Future maintained its public optimism this week: “The TI Media acquisition continues to offer a compelling strategic and financial rationale, with entry into new market verticals through its leading brands, and expansion within existing markets. Leveraging Future’s proprietary technology platform and global operating model, we remain excited about the long term opportunity.”
But Byng-Thorne must regret having to pay the previously agreed price, if not having to complete the acquisition at all during what may already be the worst economic conditions for decades. It is believed that Epiris private equity refused to re-negotiate the terms of a deal whose only pre-condition was approval by the competitions regulator. Future just couldn’t get out of it.
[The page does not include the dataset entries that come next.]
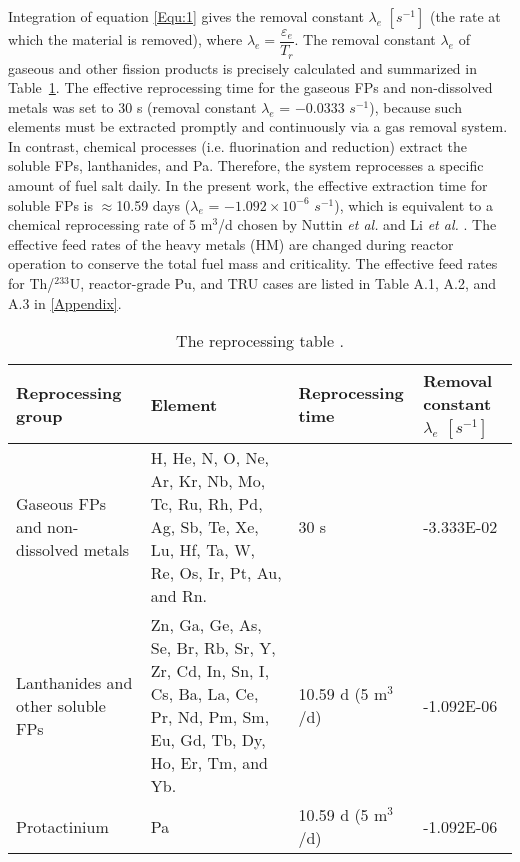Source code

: Integration of equation \ref{Equ:1} gives the removal constant $\lambda_{e}$ $[s^{-1}]$ (the rate at which the material 
is removed), where $\lambda_{e}=\dfrac{{\varepsilon_{e}}}{{T}_{r}}$. The removal constant 
$\lambda_{e}$ of gaseous and other fission products is precisely calculated 
and summarized in Table~\ref{tab:table6}. The effective reprocessing time for 
the gaseous \gls{FPs} and non-dissolved metals was set to 30 s (removal 
constant $\lambda_{e}$ = $-0.0333$ $s^{-1}$), because such elements must be 
extracted promptly and continuously via a gas removal system. In contrast, 
chemical processes (i.e. fluorination and reduction) extract the soluble \gls{FPs}, lanthanides, and Pa.
Therefore, the system reprocesses a specific amount of fuel salt daily. In the 
present work, the effective extraction time for soluble \gls{FPs} is 
$\approx$10.59 days ($\lambda_{e}$ = $-1.092\times10^{-6}$ $s^{-1}$), which is 
equivalent to a chemical reprocessing rate of 5 m$^3$/d chosen by Nuttin \emph{et al.} \cite{nuttin2005potential} and Li \emph{et al.} \cite{li_optimization_2018}. The effective feed rates of 
the heavy metals (HM) are changed during reactor operation to conserve the 
total fuel mass and criticality. The effective feed rates for Th/$^{233}$U, reactor-grade Pu, and TRU cases are listed in Table A.1, A.2, and A.3 in \ref{Appendix}.


\begin{table}[ht!]
	\centering
	\caption{The reprocessing table \cite{ashraf2019whole_core,ashraf2019Preliminary}.} 
	\vspace{1ex}
	\begin{tabularx}{\textwidth}{|p{2.3cm}|p{4cm}|p{2.2cm}|p{1.9cm}|}
			\hline
			\textbf{Reprocessing group}  & \textbf{Element} & \textbf{Reprocessing time} & \textbf{Removal constant} $\lambda_{e}$ $[s^{-1}]$ \\
			\hline
			\raggedright Gaseous \gls{FPs} and non-dissolved metals  &  H, He, N, O, Ne, Ar, Kr, Nb, Mo, Tc, Ru, Rh, Pd, Ag, Sb, Te, Xe, Lu, Hf, Ta, W, Re, Os, Ir, Pt, Au, and Rn.		&	\raggedright 30 s	&  -3.333E-02 \\
			\hline
			\raggedright Lanthanides and other soluble \gls{FPs}     & 
			Zn, Ga, Ge, As, Se, Br, Rb, Sr, Y, Zr, Cd, In, Sn, I, Cs, Ba, La, Ce, Pr, Nd, Pm, Sm, Eu, Gd, Tb, Dy, Ho, Er, Tm, and Yb. & \raggedright 10.59 d (5 m$^3$/d) &  -1.092E-06 \\
			\hline
			Protactinium   & Pa  & \raggedright 10.59 d (5 m$^3$/d)  &  -1.092E-06 \\
			\hline
	\end{tabularx}
	\label{tab:table6}
\end{table}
The urgent plan now is to reduce overheads, especially property, technology and systems. But the combined £400m-revenue business will be generating much less profit than was once forecast. Who knows whether revenues will get even worse, for how long retail and employment restrictions will continue, and when the advertising and exhibition markets will recover?
This week’s disposals are a reminder that Future may be unable to sell any unwanted operations for reasonable prices during the downturn. It may, instead, have to close and/or merge many magazines and events. It will have to find innovative, low-cost ways to do things. And executives must – for weeks yet – do all this while being restricted to managing their new teams and 1,000 new employees on Google Hangouts or Zoom.
The TI Media acquisition was always going to be a major test, even for Future’s high-performing CEO. It’s much tougher now.